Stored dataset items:
■ ■ ■ ■

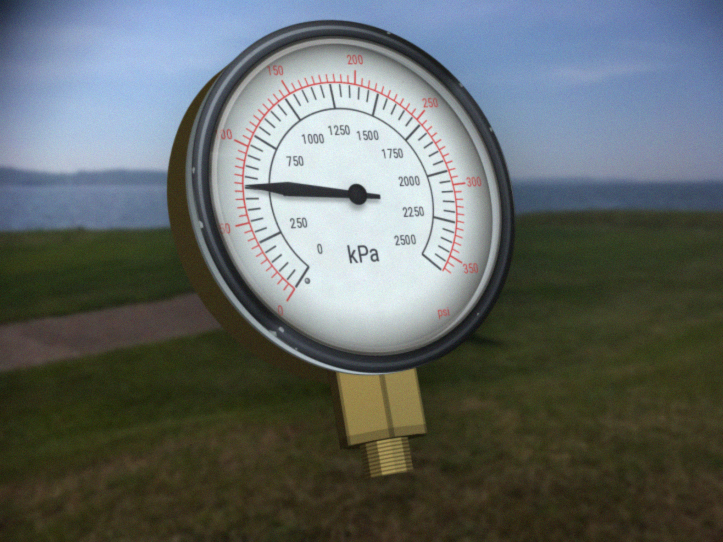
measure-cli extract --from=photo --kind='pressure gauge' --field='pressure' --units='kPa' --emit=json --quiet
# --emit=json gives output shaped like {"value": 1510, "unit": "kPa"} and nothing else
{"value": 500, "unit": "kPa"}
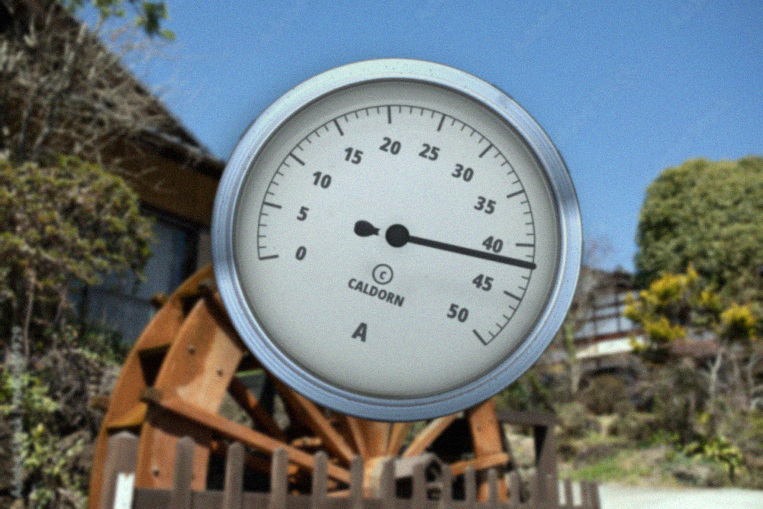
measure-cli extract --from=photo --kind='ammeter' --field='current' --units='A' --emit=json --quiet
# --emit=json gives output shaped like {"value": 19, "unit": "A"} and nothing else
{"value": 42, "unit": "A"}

■ ■ ■ ■

TASK TO CARRY OUT:
How many lines in the records contain the string "like", with case counting? Reply with the number alone.

SOLUTION:
2